To build this project you'll need a Linux machine with the following tools installed:

• Xilinx ISE Design Suite 14.7 (the free WebPack license will do)
• Node 10.x (v8.x might work too)
• Xilt (front-end driver for Xilinx command line tool chain).
• Make (ie: sudo apt-get install build-essential)
• GHDL (optional, required to run simulations)
• GTKWave (options, required to view simulations)
• Visual Studio Code (optional)

For a detailed guide on how to setup all these tools with a simple helper script, see this blog post.

Build Instructions

To build the project:

$ cd ./boards/mimasv2/99-big80-lpddr
$ make

The final .bin file will be in the ./boards/mimasv2/99-big80-lpddr/bin directory.

If you've got the previously mentioned updated firmware, you can upload to the board with the following command (from th e 99-big80-lpddr directory):

$ make upload

Notes:

1. if you're running Linux in a virtual machine, you'll have to make sure the USB port the board is plugged into is forwarded by the VM host. In VirtualBox, check the Devices -> USB menu.
2. for the Mimas V2 board you need to upload the .bin file - not the .bit file.

Hacking on Big-80

The directory structure of this project is as follows:

• ./boards - anything that's specific to a particular FPGA board.
• ./resources - miscellaneous resources like original ROM images etc...
• ./shared - shared VHDL components that aren't specific to a TRS-80
• ./shared shared VHDL code specified to a TRS-80
• ./sims - all simulation test benches
• ./tools - tools and scripts.

The ./boards and ./sims directory both contain numbered sub-projects. The idea here is to keep all experiments and test benches and the numbers help keep them in sequence.

Within each project directory is a VS Code workpace file and tasks.json file. To work with these:

1. Change to the directory of the project
2. Run code workspace.code-workspace
3. Use the VS Code build command to build the project
4. For FPGA projects, use the Terminal menu -> Run Task -> "Upload" task program the board
5. For simulation projects, use the Terminal menu -> Run Task -> "View" task to run the simulation and launch GTKWave.

Note: if you launch GTKWave from VS Code you'll need to close it before being able to run additional tasks in VS Code. I've not been able to find a solution for this. Remember to Ctrl+S before closing GTKWave to keep your displayed signals and positions.

License

Copyright © 2019 Topten Software. All Rights Reserved.

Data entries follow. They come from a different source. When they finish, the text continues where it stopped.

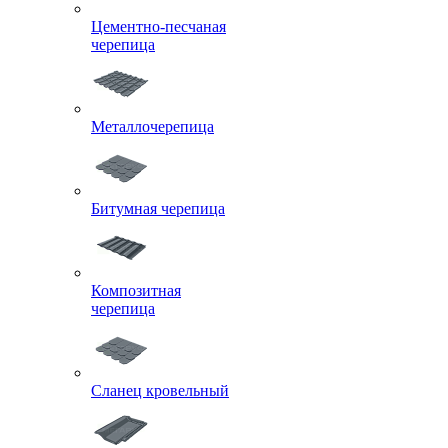
Цементно-песчаная
черепица
Металлочерепица
Битумная черепица
Композитная
черепица
Сланец кровельный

Licensed under the Apache License, Version 2.0 (the "License"); you may not use this product except in compliance with the License. You may obtain a copy of the License at

http://www.apache.org/licenses/LICENSE-2.0

Unless required by applicable law or agreed to in writing, software distributed under the License is distributed on an "AS IS" BASIS, WITHOUT WARRANTIES OR CONDITIONS OF ANY KIND, either express or implied. See the License for the specific language governing permissions and limitations under the License.